I already swung by and dropped my “cares” in the Gloom Box downtown – there’s a form, you write down what worries you want Zozobra to take with him when he goes up in flames, and they stuff all the notes inside Zozobra before the big event. People throw in tax documents, court orders, divorce papers, etc. There’s been at least one wedding dress. No, I’m not making this up, we take our gloom-burning seriously. There’s an online form if you want to get into the action (but it’ll cost you a dollar) – yes, they print all those out and stuff them into Zozobra, there’s even a pdf link if you need to upload your legal documents or a photo of your ex or whatever.
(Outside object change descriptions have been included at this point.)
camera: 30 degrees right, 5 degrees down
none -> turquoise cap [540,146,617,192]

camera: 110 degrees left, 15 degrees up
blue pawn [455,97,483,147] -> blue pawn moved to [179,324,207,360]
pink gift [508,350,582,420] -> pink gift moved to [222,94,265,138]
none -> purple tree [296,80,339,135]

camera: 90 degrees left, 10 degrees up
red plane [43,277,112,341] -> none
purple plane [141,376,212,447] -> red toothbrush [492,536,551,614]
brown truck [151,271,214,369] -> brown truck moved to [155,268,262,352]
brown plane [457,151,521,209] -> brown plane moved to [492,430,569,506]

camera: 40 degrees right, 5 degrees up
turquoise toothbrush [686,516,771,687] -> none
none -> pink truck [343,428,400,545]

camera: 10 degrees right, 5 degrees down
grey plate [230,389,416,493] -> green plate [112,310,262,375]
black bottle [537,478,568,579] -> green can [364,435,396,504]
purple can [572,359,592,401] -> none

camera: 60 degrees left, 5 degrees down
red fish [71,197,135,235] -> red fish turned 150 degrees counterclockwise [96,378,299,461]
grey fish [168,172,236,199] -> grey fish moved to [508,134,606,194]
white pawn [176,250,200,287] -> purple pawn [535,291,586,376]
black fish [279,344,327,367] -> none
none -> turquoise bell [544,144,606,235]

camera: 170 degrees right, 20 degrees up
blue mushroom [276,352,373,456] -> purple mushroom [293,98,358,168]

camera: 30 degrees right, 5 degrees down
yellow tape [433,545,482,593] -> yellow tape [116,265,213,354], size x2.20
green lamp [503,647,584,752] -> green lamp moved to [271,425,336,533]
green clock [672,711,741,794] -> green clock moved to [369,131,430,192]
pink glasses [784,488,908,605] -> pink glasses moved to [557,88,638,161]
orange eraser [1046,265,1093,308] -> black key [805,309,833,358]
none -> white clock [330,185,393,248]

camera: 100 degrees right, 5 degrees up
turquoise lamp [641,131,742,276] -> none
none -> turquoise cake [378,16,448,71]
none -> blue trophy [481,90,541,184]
The charming Desfile de Los Ninos (the children’s pet parade) during Fiestas next week was also started by Shuster, which I did not know and just learned, googling Zozobra. My girls used to participate, dolled up in a wagon, with our dog. That’s just been cancelled due to COVID concerns, and fair enough. Sigh. Well, I’m getting into the spirit of Fiestas, even if we can’t have all the nice things due to delta.
Is there a fun local event where you live? A local food? A local event celebrating that local food? Tell me more!